Stored data entries:

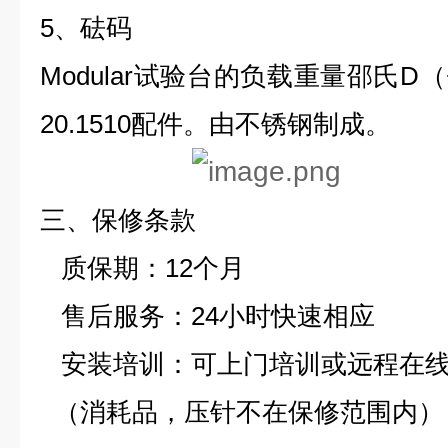
5、砝码
Modular试验台的负载重量邵氏D
20.1510配件。由不锈钢制成。
三、保修条款
质保期：12个月
售后服务：24小时快速相应
安装培训：可上门培训或远程在
（消耗品，压针不在保修范围内）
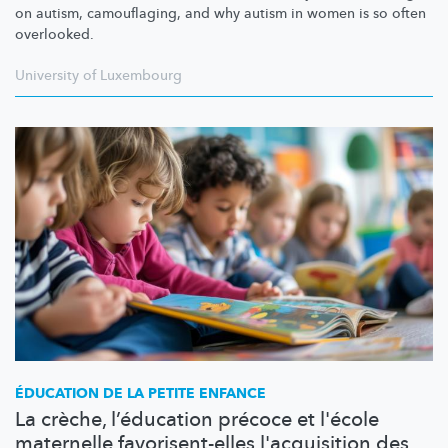
on autism, camouflaging, and why autism in women is so often
overlooked.
University of Luxembourg
ÉDUCATION DE LA PETITE ENFANCE
La crèche, l’éducation précoce et l'école
maternelle favorisent-elles l'acquisition des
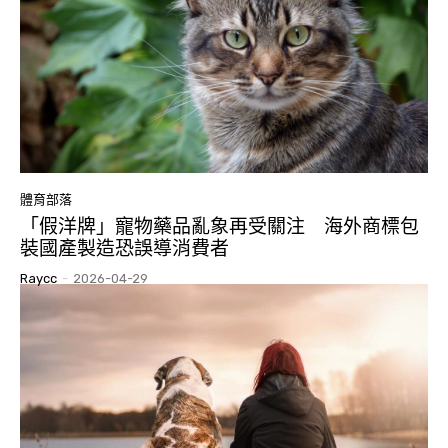
體育部落
「假洋牌」寵物藥品亂象再受關注 海外商標包
裝國產製造恐誤導消費者
Raycc
-
2026-04-29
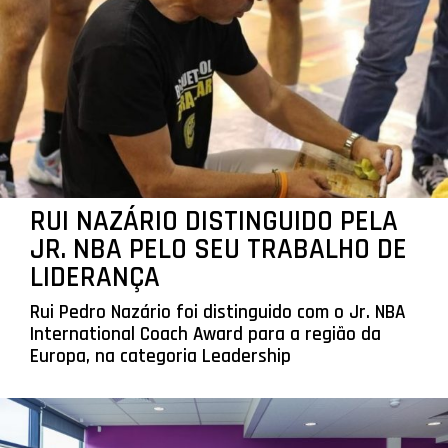
RUI NAZÁRIO DISTINGUIDO PELA
JR. NBA PELO SEU TRABALHO DE
LIDERANÇA
Rui Pedro Nazário foi distinguido com o Jr. NBA
International Coach Award para a região da
Europa, na categoria Leadership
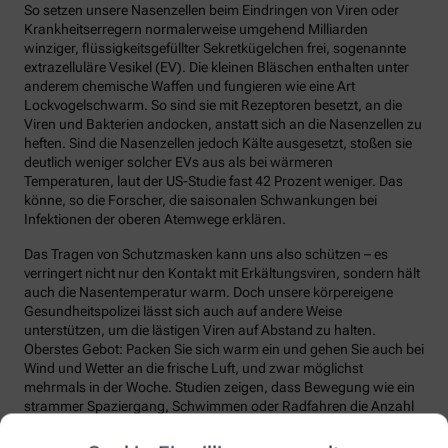
So setzen unsere Nasenzellen beim Eindringen von Viren oder
Krankheitserregern normalerweise umgehend Milliarden
winziger, flüssigkeitsgefüllter Sekretkügelchen frei, sogenannte
extrazelluläre Vesikel (EV). Die kleinen Bläschen enthalten unter
anderem chemische Waffen und fungieren wie eine Art
Lockvogelschwarm. So sind sie mit Rezeptoren besetzt, an die
Viren und Bakterien andocken, anstatt sich an die Nasenzellen zu
heften. Sind die Nasenzellen jedoch Kälte ausgesetzt, stoßen sie
deutlich weniger solcher EVs aus als bei wärmeren
Temperaturen, laut der US-Studie fast 42 Prozent weniger. Das
könne, so die Forscher, die saisonalen Schwankungen bei
Infektionen der oberen Atemwege erklären.
Das Tragen von Schutzmasken kann uns also schützen – es
verringert nicht nur den Kontakt mit Erkältungsviren, sondern hält
auch die Nasentemperatur warm. Doch unsere körpereigene
Gesundheitspolizei lässt sich auch auf andere Weise
unterstützen, um die lästigen Viren auf Abstand zu halten.
Oberstes Gebot: Packen Sie sich warm ein und gehen Sie auch bei
Wind und Wetter an die frische Luft, und zwar möglichst
mehrmals in der Woche. Studien zeigen, dass Bewegung wie ein
strammer Spaziergang, Schwimmen oder Radfahren die Anzahl
und die Qualität unserer Abwehrzellen deutlich steigert.
Regelmäßige Bewegung sorgt auch dafür, dass Fremdstoffe über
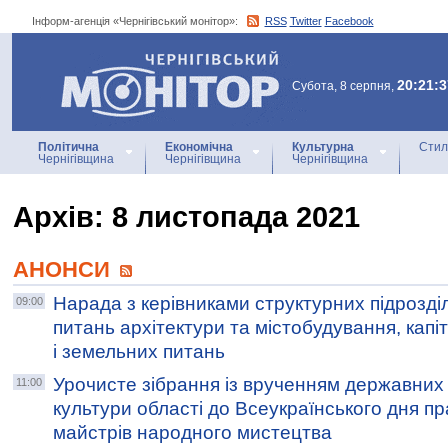
Інформ-агенція «Чернігівський монітор»:
RSS
Twitter
Facebook
Інформ-агенція
«Чернігівський монітор»
20:21:3
Субота, 8 серпня,
Політична
Економічна
Культурна
Стил
Чернігівщина
Чернігівщина
Чернігівщина
Архiв: 8 листопада 2021
АНОНСИ
Нарада з керівниками структурних підрозділ
09:00
питань архітектури та містобудування, капі
і земельних питань
Урочисте зібрання із врученням державних 
11:00
культури області до Всеукраїнського дня пр
майстрів народного мистецтва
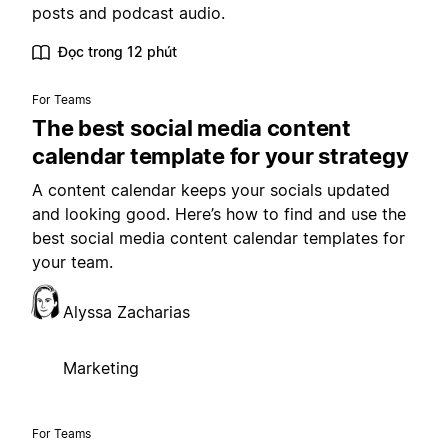
posts and podcast audio.
Đọc trong 12 phút
For Teams
The best social media content
calendar template for your strategy
A content calendar keeps your socials updated
and looking good. Here’s how to find and use the
best social media content calendar templates for
your team.
Alyssa Zacharias
Marketing
For Teams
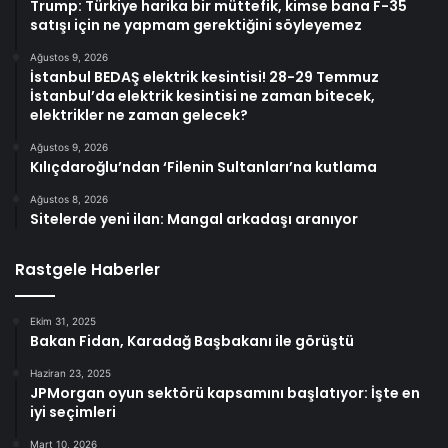
Trump: Türkiye harika bir müttefik, kimse bana F-35
satışı için ne yapmam gerektiğini söyleyemez
Ağustos 9, 2026
İstanbul BEDAŞ elektrik kesintisi! 28-29 Temmuz
İstanbul’da elektrik kesintisi ne zaman bitecek,
elektrikler ne zaman gelecek?
Ağustos 9, 2026
Kılıçdaroğlu’ndan ‘Filenin Sultanları’na kutlama
Ağustos 8, 2026
Sitelerde yeni ilan: Mangal arkadaşı aranıyor
Rastgele Haberler
Ekim 31, 2025
Bakan Fidan, Karadağ Başbakanı ile görüştü
Haziran 23, 2025
JPMorgan oyun sektörü kapsamını başlatıyor: İşte en
iyi seçimleri
Mart 10, 2026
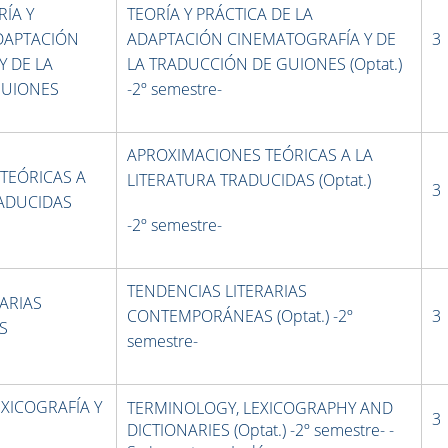
ÍA Y
TEORÍA Y PRÁCTICA DE LA
ADAPTACIÓN
ADAPTACIÓN CINEMATOGRAFÍA Y DE
3
Y DE LA
LA TRADUCCIÓN DE GUIONES (Optat.)
GUIONES
-2º semestre-
APROXIMACIONES TEÓRICAS A LA
TEÓRICAS A
LITERATURA TRADUCIDAS (Optat.)
3
RADUCIDAS
-2º semestre-
TENDENCIAS LITERARIAS
ARIAS
CONTEMPORÁNEAS (Optat.) -2º
3
S
semestre-
XICOGRAFÍA Y
TERMINOLOGY, LEXICOGRAPHY AND
3
DICTIONARIES (Optat.) -2º semestre- -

* [What is required]: Return each line of the records above that contains the string "питань", treating the match as case-sensitive.

* [Result of this task]:
питань архітектури та містобудування, капі
і земельних питань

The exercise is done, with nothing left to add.